M. le président. C'est comme le titrage du vin, il est communiqué à la sortie de l'alambic ! (Nouveaux sourires.)

Il faut tout de même penser à conclure, monsieur le ministre.

M. Julien Denormandie, ministre. Nous reparlerons de l'accompagnement spécifique dans le cadre du projet de loi de finances rectificative 3.

Enfin, à la suite de nombreuses actions menées par la France auprès du Parlement et de la Commission, des adaptations sont intervenues, pas plus tard qu'hier, sur les règles de marché. Je sais que vous aviez longuement œuvré en ce sens, et je vous en remercie.

M. le président. La parole est à Mme Nathalie Delattre, pour la réplique.

Mme Nathalie Delattre. J'entends bien votre réponse, monsieur le ministre, mais les mots ne suffiront pas.

Je me permets de vous souffler trois mesures fortes que vous pourriez prendre en urgence : un fonds de compensation français de 300 millions d'euros pour dédommager nos exploitations viticoles face à la taxe Trump ; l'abondement de l'enveloppe dédiée à la distillation de crise ; enfin, de véritables exonérations de charges.

Le PLFR 3 prévoit un dispositif global, tous secteurs confondus, mais son application exclut de fait plus de 80 % des exploitations vitivinicoles.

Les entreprises viticoles n'ont pas bénéficié du chômage partiel, le travail agricole ayant continué dans nos vignes pendant le confinement.
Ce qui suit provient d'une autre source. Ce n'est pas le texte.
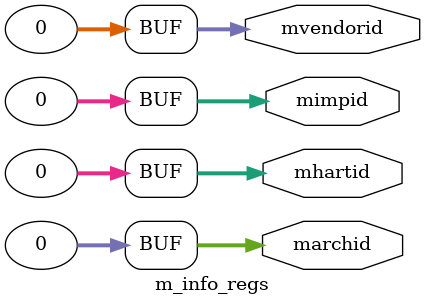
<source format=v>
module m_info_regs (
    output [31:0] mvendorid,
    output [31:0] marchid,
    output [31:0] mimpid,
    output [31:0] mhartid
);

    assign mvendorid = 32'b0;
    assign marchid = 32'b0;
    assign mimpid = 32'b0;
    assign mhartid = 32'b0;
    
endmodule
</source>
Mais comment payer les charges lorsque, en regard, vous n'avez quasiment aucune recette ? Votre prédécesseur nous avait promis un dispositif spécifique. Où est-il ?

M. le président. Il faut conclure, ma chère collègue !

Mme Nathalie Delattre. Il est indispensable, monsieur le ministre, d'ouvrir les vannes à l'agriculture. Sinon, dans quelques mois, nos paysages viticoles n'offriront plus que friches désolantes et des emplois détruits.